You're just enjoying a nice jolly game of charades at some private "let's beat those January blues" party when the room is suddenly infiltrated by the first-string theatre critics of all the leading national newspapers, who sit down, stare rudely at you and start taking notes. Well, it's that time of year: premieres are a bit thin on the ground and the poor dears have got to review something to justify their existence. You simply wish it wasn't you.

Strange that this fantasy situation should have occurred to me while watching the new Juggling Fiends production of Klaxons, Trumpets and Raspberries, a 1981 political farce by the new Nobel laureate, Dario Fo. This young company is, after all, a professional outfit and people I greatly respect had high praise for their recent stage adaptation of Graham Greene's The End of the Affair. But, at Tuesday's opening of Klaxons, they were giving a pretty fair impersonation of a bunch of embarrassed amateurs, thrown badly off pitch by the unwonted degree of scrutiny.

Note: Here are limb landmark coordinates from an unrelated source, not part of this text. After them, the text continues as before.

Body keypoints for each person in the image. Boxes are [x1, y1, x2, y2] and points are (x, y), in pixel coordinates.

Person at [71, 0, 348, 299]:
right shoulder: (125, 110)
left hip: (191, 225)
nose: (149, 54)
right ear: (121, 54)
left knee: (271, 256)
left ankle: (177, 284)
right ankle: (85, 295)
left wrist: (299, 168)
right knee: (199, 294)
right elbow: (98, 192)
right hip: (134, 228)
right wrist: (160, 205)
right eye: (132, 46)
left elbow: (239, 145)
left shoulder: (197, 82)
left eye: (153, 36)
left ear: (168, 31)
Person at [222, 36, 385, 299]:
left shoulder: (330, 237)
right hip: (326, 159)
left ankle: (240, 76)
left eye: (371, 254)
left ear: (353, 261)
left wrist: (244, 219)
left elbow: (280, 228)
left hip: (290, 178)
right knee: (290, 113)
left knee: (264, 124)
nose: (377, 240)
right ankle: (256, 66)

The play, it has to be said, poses problems. A tricky mix of the loopy and the lumbering, it is a passionately indignant reponse to political and legal corruption in Seventies Italy. Its explicit point of reference is the Red Brigade's kidnapping and eventual killing of Aldo Moro, the Christian Democrat ex-Prime Minister, and the government's refusal to cave in to his captors. How genuinely principled was their stand?

The play imagines a second kidnapping, botched by a car crash, where the intended hostage is not a mere left-of-centre politician but Gianni Agnelli, owner of Fiat and leading advocate of "strong" right-wing government. The crash leaves Agnelli hospitalised, disfigured beyond recognition and mistaken for, and then facially reconstructed as, one of his own left- wing workers.

As performed here, the piece seems to take a harrowingly long time to work up to its all too predictable conclusion: that government, state and institutions are just the "support services" for real power, which is capital. En route, there are situations that have a zany satiric pointedness - for example, the interrogation where Agnelli, presumed to be a terrorist, slowly recovers his memory and starts spilling out such inside knowledge of shady dealings in high places that he has to be silenced with a syringe. Passing references to people like Bernie Ecclestone attempt to merge 1980s Italy and 1990s Britain.

But the execution here is mostly dismal. The cast of four can't handle all the exuberant doubling, nor the shaky-set doors which weren't always locked when they needed to be, nor the switches of tone. Madeleine Bamford, as the Fiat worker's wife, makes the acting in the Philadelphia cream cheese adverts look well up to the standards of the Maly Theatre of St Petersburg. Robert Thorogood plays the two central doppelgangers and also directs, which is asking for punishment. The production sandblasts the smile off your face and leaves you struggling to remember what the impulse to laugh feels like.